In 2005, the Supreme Court of Canada had its first opportunity to interpret a workplace whistleblower law. It took the opportunity to signal to the business community that courts will give broad and liberal meaning to such statutory protections.
A Saskatchewan employee of the Iron Workers Union alleged she was fired from her job as bookkeeper and office manager of Ironworkers Local 771 because she “blew the whistle” on financial abuses committed by her immediate supervisors (including the union local’s president).
The employee relied upon the protection provided by Saskatchewan’s Labour Standards Act. That statute prohibits employers from dismissing an employee who “has reported or proposed to report to a lawful authority any activity that is or is likely to result in an offence”.
The resulting decision by our top court, in favour of the employee, represented a significant blow for the protection of workers. Most provincial and federal employment-related statutes now contain some form of whistle-blower protection.
In British Columbia, for instance, the Labour Relations Code, Employment Standards Act, Human Rights Code, and Workers Compensation Act all contain a variation of whistle-blower protection. A recent instance, arising out of B.C.’s Workers Compensation Act demonstrates that whistleblower protections continue to have force.
Colin Henthorne has been reinstated to his job by WorkSafeBC after it determined that he was fired for raising safety concerns.
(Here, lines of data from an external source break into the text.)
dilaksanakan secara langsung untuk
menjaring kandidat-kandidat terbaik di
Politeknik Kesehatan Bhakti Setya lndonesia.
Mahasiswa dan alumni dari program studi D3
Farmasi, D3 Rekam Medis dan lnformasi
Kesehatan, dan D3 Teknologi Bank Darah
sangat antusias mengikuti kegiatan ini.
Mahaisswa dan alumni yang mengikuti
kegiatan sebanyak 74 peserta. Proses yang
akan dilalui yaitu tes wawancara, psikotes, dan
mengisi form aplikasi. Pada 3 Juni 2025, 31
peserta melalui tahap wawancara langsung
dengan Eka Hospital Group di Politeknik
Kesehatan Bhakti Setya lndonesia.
Henthorne was the captain of the B.C. Ferries vessel, Queen of the North, which sank in western coastal waters, killing two passengers.
Henthorne was the captain in charge of the vessel when it sank on March 22, 2006. He wasn’t, however, present on the bridge at the time of the accident.
After the tragedy, Henthorne raised occupational health and safety concerns relating to B.C. Ferries’ operations. Several members of the Queen of the North’s bridge crew, including Henthorne, were fired in the aftermath.
Henthorne complained to WorkSafeBC that B.C. Ferries discriminated against him by firing him for reporting health and safety concerns. In the workers compensation context, discriminatory action refers to adverse consequences imposed on an employee for (among other things) giving “any information regarding conditions affecting the occupational health or safety or occupational environment” to:
(i) an employer or person acting on behalf of an employer,
(ii) another worker or a union representing a worker, or
(iii) an officer or any other person concerned with the administration of the Workers Compensation Act.
WorkSafeBC has determined, in an unpublished decision, that Henthorne was fired (in part) because of the safety concerns he had raised. In addition to the reinstatement of his employment, Henthorne will also receive lost wages and benefits.
It’s surely been a long haul for Henthorne, but he will certainly be pleased at having been vindicated. The rest of us can be pleased we live in a province in which employees enjoy the protection of the law in such situations.